*** Opening Input data ***
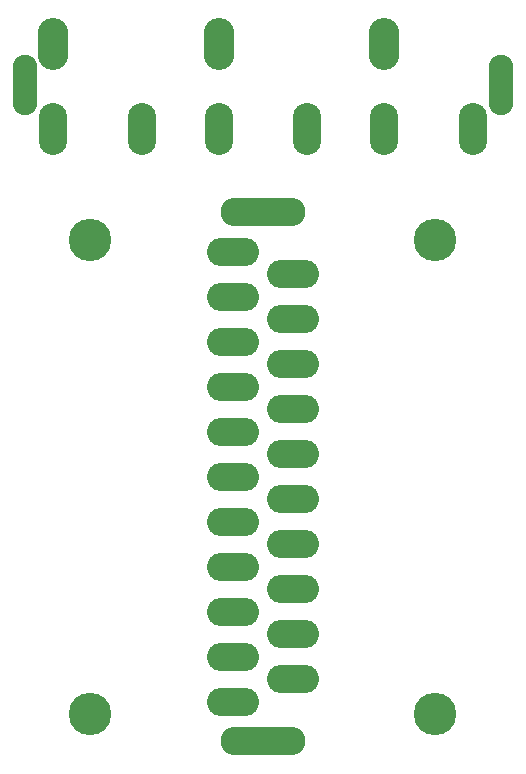
<source format=gbs>
G04 #@! TF.FileFunction,Soldermask,Bot*
%FSLAX46Y46*%
G04 Gerber Fmt 4.6, Leading zero omitted, Abs format (unit mm)*
G04 Created by KiCad (PCBNEW 4.0.7) date 06/07/18 20:36:00*
%MOMM*%
%LPD*%
G01*
G04 APERTURE LIST*
%ADD10C,0.100000*%
%ADD11O,2.600000X4.400000*%
%ADD12O,2.400000X4.400000*%
%ADD13O,2.100000X5.100000*%
%ADD14O,4.400000X2.400000*%
%ADD15O,7.200000X2.400000*%
%ADD16C,3.600000*%
G04 APERTURE END LIST*
D10*
D11*
X132745000Y-71671000D03*
X146745000Y-71671000D03*
X160745000Y-71671000D03*
D12*
X132745000Y-78921000D03*
X140245000Y-78921000D03*
X168245000Y-78921000D03*
X160745000Y-78921000D03*
X154245000Y-78921000D03*
X146745000Y-78921000D03*
D13*
X170645000Y-75171000D03*
X130345000Y-75171000D03*
D14*
X153035000Y-91176000D03*
X153035000Y-94986000D03*
X153035000Y-98796000D03*
X153035000Y-102606000D03*
X153035000Y-125466000D03*
X153035000Y-121656000D03*
X153035000Y-117846000D03*
X153035000Y-114036000D03*
X153035000Y-110226000D03*
X153035000Y-106416000D03*
X147955000Y-127381000D03*
X147955000Y-123571000D03*
X147955000Y-119761000D03*
X147955000Y-115951000D03*
X147955000Y-112141000D03*
X147955000Y-89281000D03*
X147955000Y-93091000D03*
X147955000Y-96901000D03*
X147955000Y-100711000D03*
X147955000Y-104521000D03*
X147955000Y-108331000D03*
D15*
X150495000Y-85931000D03*
X150495000Y-130731000D03*
D16*
X165031750Y-128401750D03*
X135858250Y-128401750D03*
X165031750Y-88260250D03*
X135858250Y-88260250D03*
M02*

</source>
*** Closing Input data ***
Give back the material word for word, without images.

<source format=gbs>
G04 #@! TF.FileFunction,Soldermask,Bot*
%FSLAX46Y46*%
G04 Gerber Fmt 4.6, Leading zero omitted, Abs format (unit mm)*
G04 Created by KiCad (PCBNEW 4.0.7) date 06/07/18 20:36:00*
%MOMM*%
%LPD*%
G01*
G04 APERTURE LIST*
%ADD10C,0.100000*%
%ADD11O,2.600000X4.400000*%
%ADD12O,2.400000X4.400000*%
%ADD13O,2.100000X5.100000*%
%ADD14O,4.400000X2.400000*%
%ADD15O,7.200000X2.400000*%
%ADD16C,3.600000*%
G04 APERTURE END LIST*
D10*
D11*
X132745000Y-71671000D03*
X146745000Y-71671000D03*
X160745000Y-71671000D03*
D12*
X132745000Y-78921000D03*
X140245000Y-78921000D03*
X168245000Y-78921000D03*
X160745000Y-78921000D03*
X154245000Y-78921000D03*
X146745000Y-78921000D03*
D13*
X170645000Y-75171000D03*
X130345000Y-75171000D03*
D14*
X153035000Y-91176000D03*
X153035000Y-94986000D03*
X153035000Y-98796000D03*
X153035000Y-102606000D03*
X153035000Y-125466000D03*
X153035000Y-121656000D03*
X153035000Y-117846000D03*
X153035000Y-114036000D03*
X153035000Y-110226000D03*
X153035000Y-106416000D03*
X147955000Y-127381000D03*
X147955000Y-123571000D03*
X147955000Y-119761000D03*
X147955000Y-115951000D03*
X147955000Y-112141000D03*
X147955000Y-89281000D03*
X147955000Y-93091000D03*
X147955000Y-96901000D03*
X147955000Y-100711000D03*
X147955000Y-104521000D03*
X147955000Y-108331000D03*
D15*
X150495000Y-85931000D03*
X150495000Y-130731000D03*
D16*
X165031750Y-128401750D03*
X135858250Y-128401750D03*
X165031750Y-88260250D03*
X135858250Y-88260250D03*
M02*

</source>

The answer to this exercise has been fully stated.